Some therapists do tell their clients that they have this side (part) of their self or another, others dont. some tell their clients as a way to get them to begin thinking about their self, their goals, their views about their self, others tell their clients what sides (parts) of their self they have because at that moment the client knowing is of more benefit to the client than harm, some dont tell their clients because they want their clients to discover their self on their own, some dont because they dont want the client just saying what ever they think the therapist wants them to say...

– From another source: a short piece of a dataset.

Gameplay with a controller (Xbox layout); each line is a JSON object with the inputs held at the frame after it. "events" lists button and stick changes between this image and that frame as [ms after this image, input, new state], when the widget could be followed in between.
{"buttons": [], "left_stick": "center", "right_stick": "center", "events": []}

gosh theres so many different reasons why a therapist will or wont discuss a clients internal system, naturally occuring or otherwise. you will need to ask your therapist why he told you and whether its wrong for them to do so for you.
me sometimes my therapist told me other times I discovered the parts/sides of me on my own. no I never had any parts/sides of me that I either rpretended or didnt really exist. come to think of it I dont think I ever faked anything to do with health to please anyone just because they say it. Im usually the one that is saying nope thats not me, thats not how I am. and never tried to live up to how people said I had to be. sometimes i think my being a lesbian was a driving force for me. where all my friends were trying to compete with each other and be the same as each other I always knew I was different and never tried to be like them.when a friend told me doesnt so and so look great. I said I think you think he's cute and my friends would laugh and say the right one will come along for you too, your just slow or something. and Id say yea something like that. no body ever expected me to compete or be like them, that kind of thing just wasnt done where Im from. everyone was able to be their self. sometimes I miss the simplistic life of the mountains. friends accepted you, you knew who your enemies were and doctors treated the symptoms not make you feel like you need to fake something to fit in with what they want. ok Ill stop rambling now lol.